Why Smartphones Are Set to Get Costlier in 2026, According to Nothing CEO Carl Pei

Rising AI-driven memory demand is forcing smartphone makers, including Nothing, to raise prices in 2026, reshaping how future phones are built.
For more than a decade, buying a new smartphone has felt like a win for consumers. Each year brought faster processors, better cameras, more storage, and sleeker designs—often without a dramatic rise in price. That long-standing trend, however, may be coming to an end. Nothing CEO Carl Pei has issued a warning that 2026 will mark a turning point for the smartphone industry, as rising component costs begin to push prices noticeably higher.
In a detailed post on X, Pei explained that smartphone makers are now dealing with pressures they have not faced in years. The industry once relied on a simple but powerful assumption: as technology matured, the prices of critical components like memory and displays would continue to fall. That allowed brands to improve hardware every year while keeping phones within reach of most buyers. According to Pei, that assumption is no longer valid.
At the heart of this shift is memory, one of the most essential parts of any modern smartphone. The same chips that store apps, photos, and videos in your phone are now in massive demand from companies building large AI data centres. These firms are racing to secure memory supplies for years ahead, leaving smartphone makers competing for what remains. As Pei noted, smartphones are no longer the top priority for memory suppliers.

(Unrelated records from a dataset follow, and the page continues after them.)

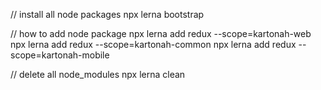 // install all node packages
npx lerna bootstrap

// how to add node package
npx lerna add redux --scope=kartonah-web
npx lerna add redux --scope=kartonah-common
npx lerna add redux --scope=kartonah-mobile

// delete all node_modules
npx lerna clean
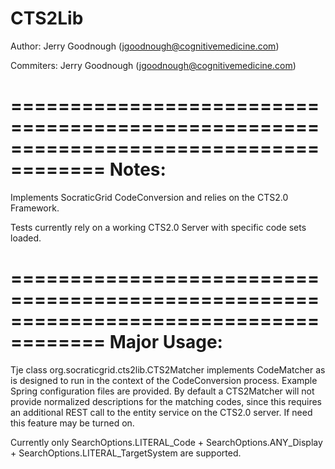 CTS2Lib
======================================================================================
 
 Author: Jerry Goodnough (jgoodnough@cognitivemedicine.com)
 
 Commiters: Jerry Goodnough (jgoodnough@cognitivemedicine.com)
 
======================================================================================
 Notes:  
======================================================================================
 Implements SocraticGrid CodeConversion and relies on the CTS2.0 Framework.
 
 Tests currently rely on a working CTS2.0 Server with specific code sets loaded.
 
======================================================================================
 Major Usage:
======================================================================================

Tje class org.socraticgrid.cts2lib.CTS2Matcher implements CodeMatcher as is designed 
to run in the context of the CodeConversion process. Example Spring configuration 
files are provided. By default a CTS2Matcher will not provide normalized descriptions 
for the matching codes, since this requires an additional REST call to the entity 
service on the CTS2.0 server. If need this feature may be turned on.
 
Currently only SearchOptions.LITERAL_Code + SearchOptions.ANY_Display +
SearchOptions.LITERAL_TargetSystem are supported.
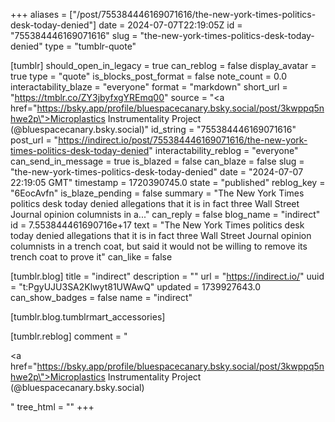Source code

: +++
aliases = ["/post/755384446169071616/the-new-york-times-politics-desk-today-denied"]
date = 2024-07-07T22:19:05Z
id = "755384446169071616"
slug = "the-new-york-times-politics-desk-today-denied"
type = "tumblr-quote"

[tumblr]
should_open_in_legacy = true
can_reblog = false
display_avatar = true
type = "quote"
is_blocks_post_format = false
note_count = 0.0
interactability_blaze = "everyone"
format = "markdown"
short_url = "https://tmblr.co/ZY3jbyfxgYREmq00"
source = "<a href=\"https://bsky.app/profile/bluespacecanary.bsky.social/post/3kwppq5nhwe2p\">Microplastics Instrumentality Project (@bluespacecanary.bsky.social)</a>"
id_string = "755384446169071616"
post_url = "https://indirect.io/post/755384446169071616/the-new-york-times-politics-desk-today-denied"
interactability_reblog = "everyone"
can_send_in_message = true
is_blazed = false
can_blaze = false
slug = "the-new-york-times-politics-desk-today-denied"
date = "2024-07-07 22:19:05 GMT"
timestamp = 1720390745.0
state = "published"
reblog_key = "6EocAvfn"
is_blaze_pending = false
summary = "The New York Times politics desk today denied allegations that it is in fact three Wall Street Journal opinion columnists in a..."
can_reply = false
blog_name = "indirect"
id = 7.553844461690716e+17
text = "The New York Times politics desk today denied allegations that it is in fact three Wall Street Journal opinion columnists in a trench coat, but said it would not be willing to remove its trench coat to prove it"
can_like = false

[tumblr.blog]
title = "indirect"
description = ""
url = "https://indirect.io/"
uuid = "t:PgyUJU3SA2Klwyt81UWAwQ"
updated = 1739927643.0
can_show_badges = false
name = "indirect"

[tumblr.blog.tumblrmart_accessories]

[tumblr.reblog]
comment = "<p><a href=\"https://bsky.app/profile/bluespacecanary.bsky.social/post/3kwppq5nhwe2p\">Microplastics Instrumentality Project (@bluespacecanary.bsky.social)</a></p>"
tree_html = ""
+++

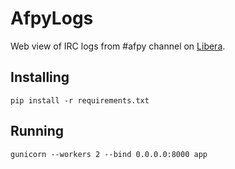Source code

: # AfpyLogs

Web view of IRC logs from #afpy channel on [Libera](https://libera.chat/).


## Installing

    pip install -r requirements.txt


## Running

    gunicorn --workers 2 --bind 0.0.0.0:8000 app

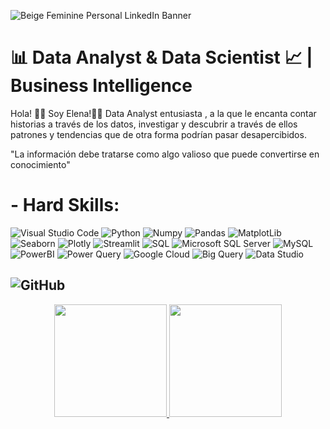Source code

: 
 ![Beige Feminine Personal LinkedIn Banner](https://user-images.githubusercontent.com/123492666/223754396-8af3b140-de68-48fd-9c85-0142a5af85fc.png)



 # 📊 Data Analyst & Data Scientist 📈 | Business Intelligence 


Hola! 👋🏻 Soy Elena!👩‍💻 Data Analyst entusiasta , a la que le encanta contar historias a través de los datos, investigar y descubrir a través de ellos patrones y tendencias que de otra forma podrían pasar desapercibidos. 

   "La información debe tratarse como algo valioso que puede convertirse en conocimiento"


 # - Hard Skills:
 
 ![Visual Studio Code](https://img.shields.io/badge/Visual%20Studio%20Code-0078d7.svg?style=for-the-badge&logo=visual-studio-code&logoColor=white)
 ![Python](https://img.shields.io/badge/python-3670A0?style=for-the-badge&logo=python&logoColor=ffdd54) 
 ![Numpy](https://camo.githubusercontent.com/a1c5e9056e3be1e1058d8517b025af60f61f75395a78245776db71a7703aff9c/68747470733a2f2f696d672e736869656c64732e696f2f62616467652f6e756d70792d2532333031333234332e7376673f7374796c653d666f722d7468652d6261646765266c6f676f3d6e756d7079266c6f676f436f6c6f723d7768697465)
 ![Pandas](https://camo.githubusercontent.com/f737c8a9e60949e59f80fcca0b0019df76efb3c8ae56d38736bb93e44b447000/68747470733a2f2f696d672e736869656c64732e696f2f62616467652f70616e6461732d2532333135303435382e7376673f7374796c653d666f722d7468652d6261646765266c6f676f3d70616e646173266c6f676f436f6c6f723d7768697465)
 ![MatplotLib](https://camo.githubusercontent.com/60b341aec860c05e0322d6bc031082729044102fb633ae271d0b734d1338d9f1/68747470733a2f2f696d672e736869656c64732e696f2f62616467652f4d6174706c6f746c69622d2532333336373041302e7376673f7374796c653d666f722d7468652d6261646765266c6f676f3d4d6174706c6f746c6962266c6f676f436f6c6f723d626c61636b)
 ![Seaborn](https://img.shields.io/badge/seaborn-3670A0?style=for-the-badge&logo=seaborn&logoColor=white)
 ![Plotly](https://camo.githubusercontent.com/2f9c3edd9ff2d48dd262b930c3f5faf9d5956ae61661f2df1d4c941f143d36c8/68747470733a2f2f696d672e736869656c64732e696f2f62616467652f506c6f746c792d2532333346344637352e7376673f7374796c653d666f722d7468652d6261646765266c6f676f3d706c6f746c79266c6f676f436f6c6f723d7768697465)
 ![Streamlit](https://camo.githubusercontent.com/27f9e1c4062695ef12a17ce0b00154309d617afab8e9cd09578f9efb7a55b0ac/68747470733a2f2f696d672e736869656c64732e696f2f62616467652f53747265616d6c69742d4546333933393f7374796c653d666f722d7468652d6261646765266c6f676f3d53747265616d6c6974266c6f676f436f6c6f723d7768697465)
 ![SQL](https://img.shields.io/badge/SQL-3670A0?style=for-the-badge&logo=SQL&logoColor=dark)
 ![Microsoft SQL Server](https://img.shields.io/badge/Microsoft%20SQL%20Server-3670A0?style=for-the-badge&logo=SQL&logoColor=dark)
 ![MySQL](https://camo.githubusercontent.com/918fce8d50581bd97b7133e677a78ed2cad14f970522f219daaeb6d1c81060e1/68747470733a2f2f696d672e736869656c64732e696f2f62616467652f6d7973716c2d2532333030662e7376673f7374796c653d666f722d7468652d6261646765266c6f676f3d6d7973716c266c6f676f436f6c6f723d7768697465)
 ![PowerBI](https://camo.githubusercontent.com/d10e346678b885e7ebed0f04e8a2e0874c276520997b070623819cfea2f02d8a/68747470733a2f2f696d672e736869656c64732e696f2f62616467652f706f7765725f62692d4632433831313f7374796c653d666f722d7468652d6261646765266c6f676f3d706f7765726269266c6f676f436f6c6f723d626c61636b)
 ![Power Query](https://img.shields.io/badge/PowerQuery-3670A0?style=for-the-badge&logo=SQL&logoColor=dark)
 ![Google Cloud](https://img.shields.io/badge/Google_Cloud-4285F4?style=for-the-badge&logo=google-cloud&logoColor=white)
 ![Big Query](https://img.shields.io/badge/BigQuery-4285F4?style=for-the-badge&logo=google-cloud&logoColor=white)
 ![Data Studio](https://img.shields.io/badge/DataStudio-4285F4?style=for-the-badge&logo=google-cloud&logoColor=white)

 
 ##  ![GitHub](https://camo.githubusercontent.com/f6d50128cb007f85916b7a899da5d94f654dce35a37331c8d28573aef46f4274/68747470733a2f2f696d672e736869656c64732e696f2f62616467652f6769746875622d2532333132313031312e7376673f7374796c653d666f722d7468652d6261646765266c6f676f3d676974687562266c6f676f436f6c6f723d7768697465)
 
 <div align="center">
  <a href="https://github.com/ElenaPindado">
  <img height="180em" src="https://github-readme-stats-sigma-five.vercel.app/api?username=ElenaPindado&show_icons=true&theme=radical&include_all_commits=true&count_private=true"/>
  <img height="180em" src="https://github-readme-stats-sigma-five.vercel.app/api/top-langs/?username=ElenaPindado&layout=compact&langs_count=20&theme=radical"/>
</div>
 
 
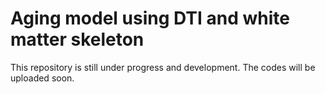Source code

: # Aging model using DTI and white matter skeleton
This repository is still under progress and development. The codes will be uploaded soon.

This surge in demand has already had a visible effect. Pei said memory prices have jumped sharply, in some cases rising multiple times compared to last year. What used to be a relatively minor line item in a phone’s cost structure has quickly become one of the most expensive components. That change alone is enough to disrupt how phones are designed, priced, and marketed.
“When phone economics stop making sense,” Pei warned, manufacturers are left with only two choices. They can either raise prices—sometimes by a significant margin—or cut back on specifications to keep devices affordable. Neither option is ideal, especially in the budget and mid-range segments where profit margins are already thin. Pei believes these categories could feel the most strain, and some may even shrink as companies struggle to maintain the balance between cost and consumer expectations.
Nothing, the brand he leads, will not be spared either. Pei acknowledged that Nothing phones are also likely to become more expensive, particularly as newer models adopt faster storage technologies like UFS 3.1. While these upgrades improve performance and user experience, they now come at a much higher cost than before.
Beyond pricing, Pei also sees a broader shift in how the industry will evolve. As hardware becomes more expensive and harder to upgrade at low cost, the relentless “specs race” may begin to slow. Instead of focusing only on bigger numbers—more RAM, more storage, higher benchmarks—brands may turn their attention to refining the overall user experience. Software, design, and everyday usability could take centre stage as manufacturers look for new ways to add value without endlessly pushing up prices.
If Pei’s outlook proves accurate, 2026 could be the year consumers start to notice that smartphones are no longer getting cheaper, even as technology continues to advance. The era of steadily improving phones at the same price may be fading, replaced by a market shaped by global demand for the very components that power today’s AI-driven world.